RLC Parameters of a Two-Wire Line with the Finite Element Method
Marc Boulé
TL;DR
This work develops a three-field finite-element approach to extract per-unit-length DC/low-frequency RLC parameters for a pair of insulated parallel wires. It couples electrostatics in the insulator, electrokinetics in the conductor, and magnetostatics in the domain, solved with weak formulations in an open-boundary 3D setting using ONELAB/GetDP. An exact open-domain treatment is achieved via cylindrical shell transformations (with $r_b$ and $r_e$) or alternative IABC boundaries, enabling accurate energy and power integrals for RLC extraction, even with a geometric defect.
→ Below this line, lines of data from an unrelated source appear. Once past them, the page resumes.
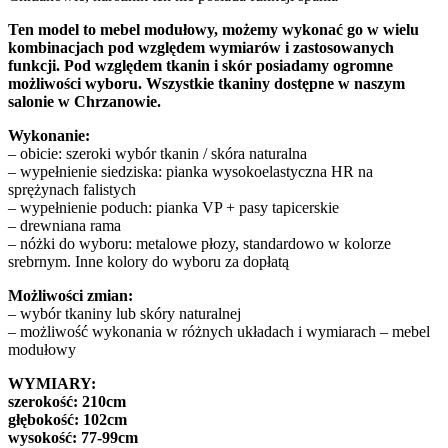
Ten model to mebel modułowy, możemy wykonać go w wielu
kombinacjach pod względem wymiarów i zastosowanych
funkcji. Pod względem tkanin i skór posiadamy ogromne
możliwości wyboru. Wszystkie tkaniny dostępne w naszym
salonie w Chrzanowie.
Wykonanie:
– obicie: szeroki wybór tkanin / skóra naturalna
– wypełnienie siedziska: pianka wysokoelastyczna HR na
sprężynach falistych
– wypełnienie poduch: pianka VP + pasy tapicerskie
– drewniana rama
– nóżki do wyboru: metalowe płozy, standardowo w kolorze
srebrnym. Inne kolory do wyboru za dopłatą
Możliwości zmian:
– wybór tkaniny lub skóry naturalnej
– możliwość wykonania w różnych układach i wymiarach – mebel
modułowy
WYMIARY:
szerokość: 210cm
głębokość: 102cm
wysokość: 77-99cm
Validation against analytical results for uninsulated wires and against Altair Flux confirms accurate $R$, $L$, and $C$ per unit length and demonstrates the influence of insulation and defects, providing an open-source, end-to-end workflow for 3D RLC extraction in complex conductor geometries.
Abstract
This tutorial paper shows how to compute the DC (or low-frequency) resistance, inductance and capacitance of a pair of parallel wires using the finite element method. A three-dimensional infinite domain (open boundary) modeling of electrostatic and magnetostatic fields is presented, along with the electrokinetic formulation for the current flow inside the wires. The effects of the insulation and of a proposed physical defect in the wires are also considered. The open-source ONELAB software is used to perform the simulations and the code listing is provided. Comparisons using analytical models (when applicable) and the Altair Flux software are performed to help validate the simulations.